A opção de comer na mesa do chefe foi de facto uma boa opção. O pratos foram explicados pelo sub-chef e quando o serviço da cozinha permitia foi possível conversar com ele sobre os pratos, o restaurante e a gastronomia em geral, o que valorizou bastante a experiencia que foi esta refeição.
A relação qualidade-preço deste jantar foi muito boa mas não vou colocar aqui o preço que pagamos pois acabamos por usufruir de um serviço especial e que neste momento não estará disponível nestes exatos moldes.

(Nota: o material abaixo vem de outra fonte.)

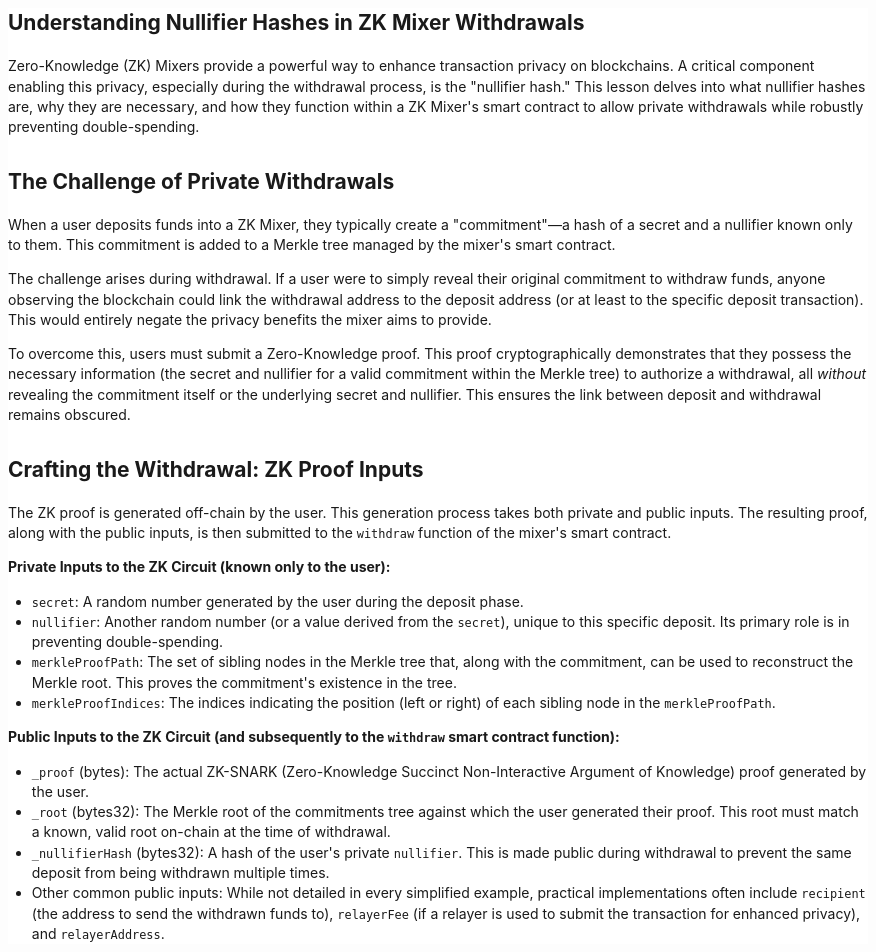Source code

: ## Understanding Nullifier Hashes in ZK Mixer Withdrawals

Zero-Knowledge (ZK) Mixers provide a powerful way to enhance transaction privacy on blockchains. A critical component enabling this privacy, especially during the withdrawal process, is the "nullifier hash." This lesson delves into what nullifier hashes are, why they are necessary, and how they function within a ZK Mixer's smart contract to allow private withdrawals while robustly preventing double-spending.

## The Challenge of Private Withdrawals

When a user deposits funds into a ZK Mixer, they typically create a "commitment"—a hash of a secret and a nullifier known only to them. This commitment is added to a Merkle tree managed by the mixer's smart contract.

The challenge arises during withdrawal. If a user were to simply reveal their original commitment to withdraw funds, anyone observing the blockchain could link the withdrawal address to the deposit address (or at least to the specific deposit transaction). This would entirely negate the privacy benefits the mixer aims to provide.

To overcome this, users must submit a Zero-Knowledge proof. This proof cryptographically demonstrates that they possess the necessary information (the secret and nullifier for a valid commitment within the Merkle tree) to authorize a withdrawal, all *without* revealing the commitment itself or the underlying secret and nullifier. This ensures the link between deposit and withdrawal remains obscured.

## Crafting the Withdrawal: ZK Proof Inputs

The ZK proof is generated off-chain by the user. This generation process takes both private and public inputs. The resulting proof, along with the public inputs, is then submitted to the `withdraw` function of the mixer's smart contract.

**Private Inputs to the ZK Circuit (known only to the user):**

*   `secret`: A random number generated by the user during the deposit phase.
*   `nullifier`: Another random number (or a value derived from the `secret`), unique to this specific deposit. Its primary role is in preventing double-spending.
*   `merkleProofPath`: The set of sibling nodes in the Merkle tree that, along with the commitment, can be used to reconstruct the Merkle root. This proves the commitment's existence in the tree.
*   `merkleProofIndices`: The indices indicating the position (left or right) of each sibling node in the `merkleProofPath`.

**Public Inputs to the ZK Circuit (and subsequently to the `withdraw` smart contract function):**

*   `_proof` (bytes): The actual ZK-SNARK (Zero-Knowledge Succinct Non-Interactive Argument of Knowledge) proof generated by the user.
*   `_root` (bytes32): The Merkle root of the commitments tree against which the user generated their proof. This root must match a known, valid root on-chain at the time of withdrawal.
*   `_nullifierHash` (bytes32): A hash of the user's private `nullifier`. This is made public during withdrawal to prevent the same deposit from being withdrawn multiple times.
*   Other common public inputs: While not detailed in every simplified example, practical implementations often include `recipient` (the address to send the withdrawn funds to), `relayerFee` (if a relayer is used to submit the transaction for enhanced privacy), and `relayerAddress`.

No entanto pelo que me foi dito penso que esta boa relação qualidade-preço se irá manter pois as alterações que serão feitas ao serviço não serão substanciais.
Depois de resolverem alguns problemas de comunicação interna e externa e estabilizarem a oferta dos vários serviços certamente não demorará muito para que o Ipsylon passe a figurar entre os restaurantes de referência da região de Lisboa. Qualidade e capacidade parecem não faltar a esta equipa que posta à prova perante uma situação imprevista soube estar claramente à altura das expectativas com que fui para este jantar. Conseguiram proporcionar-nos uma refeição que ficará na nossa memória e teremos que voltar um dia ao almoço para podermos apreciar a "sala" à luz do dia.